Directive: Copy out all lines from the material that contain the string "para".
%%
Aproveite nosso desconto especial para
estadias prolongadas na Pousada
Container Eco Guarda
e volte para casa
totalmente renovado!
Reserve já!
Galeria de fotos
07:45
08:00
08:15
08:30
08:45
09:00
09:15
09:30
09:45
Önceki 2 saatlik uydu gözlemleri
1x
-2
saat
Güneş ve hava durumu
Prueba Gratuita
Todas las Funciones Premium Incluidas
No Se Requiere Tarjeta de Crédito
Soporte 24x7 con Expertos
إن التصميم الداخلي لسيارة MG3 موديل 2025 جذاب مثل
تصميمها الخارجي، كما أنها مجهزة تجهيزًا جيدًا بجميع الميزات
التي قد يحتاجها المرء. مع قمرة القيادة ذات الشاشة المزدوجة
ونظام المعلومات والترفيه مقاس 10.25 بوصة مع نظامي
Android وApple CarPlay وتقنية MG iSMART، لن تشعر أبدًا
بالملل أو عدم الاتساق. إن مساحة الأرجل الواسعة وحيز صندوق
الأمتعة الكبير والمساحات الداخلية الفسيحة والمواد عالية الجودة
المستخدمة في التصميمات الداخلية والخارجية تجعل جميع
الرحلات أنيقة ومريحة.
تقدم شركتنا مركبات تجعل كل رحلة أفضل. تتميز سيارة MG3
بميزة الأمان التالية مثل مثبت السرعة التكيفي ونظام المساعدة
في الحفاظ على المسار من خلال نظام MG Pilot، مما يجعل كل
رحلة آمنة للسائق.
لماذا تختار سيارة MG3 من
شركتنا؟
%%
%%
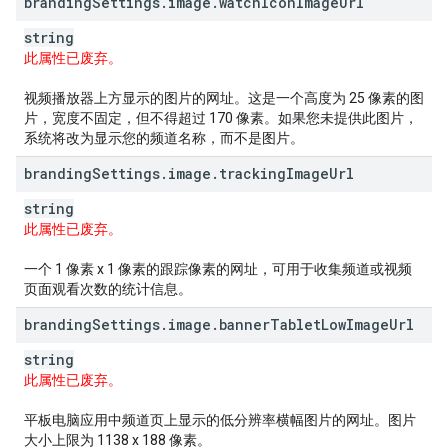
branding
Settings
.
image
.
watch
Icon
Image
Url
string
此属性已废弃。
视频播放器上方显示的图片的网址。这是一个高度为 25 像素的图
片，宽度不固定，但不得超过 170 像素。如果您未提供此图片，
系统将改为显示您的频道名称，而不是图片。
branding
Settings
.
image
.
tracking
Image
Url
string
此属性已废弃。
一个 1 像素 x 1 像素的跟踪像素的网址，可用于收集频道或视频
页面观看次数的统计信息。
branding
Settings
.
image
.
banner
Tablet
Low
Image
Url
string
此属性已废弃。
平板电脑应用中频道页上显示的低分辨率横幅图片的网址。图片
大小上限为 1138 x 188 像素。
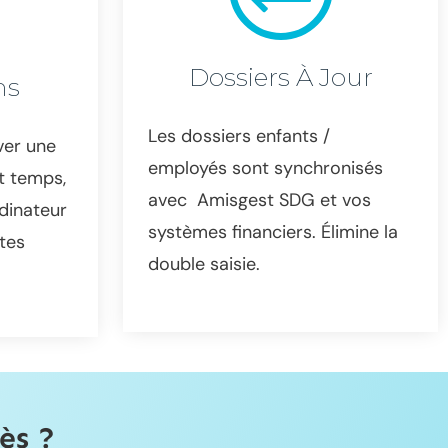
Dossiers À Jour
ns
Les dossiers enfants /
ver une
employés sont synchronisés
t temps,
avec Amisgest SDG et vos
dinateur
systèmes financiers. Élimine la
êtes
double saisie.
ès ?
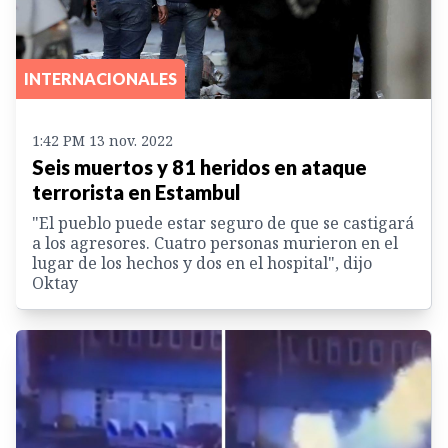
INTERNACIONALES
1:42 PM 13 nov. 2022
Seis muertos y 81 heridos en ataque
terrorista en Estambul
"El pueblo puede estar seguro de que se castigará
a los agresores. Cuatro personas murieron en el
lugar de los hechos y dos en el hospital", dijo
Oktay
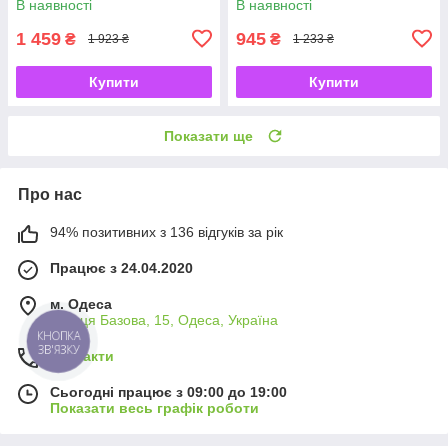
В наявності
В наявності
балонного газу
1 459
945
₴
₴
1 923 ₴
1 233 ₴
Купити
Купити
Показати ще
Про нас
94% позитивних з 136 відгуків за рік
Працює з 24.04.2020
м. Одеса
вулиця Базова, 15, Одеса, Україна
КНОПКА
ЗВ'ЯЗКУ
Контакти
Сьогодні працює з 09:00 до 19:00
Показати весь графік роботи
%%
Output for this exercise:
Aproveite nosso desconto especial para
e volte para casa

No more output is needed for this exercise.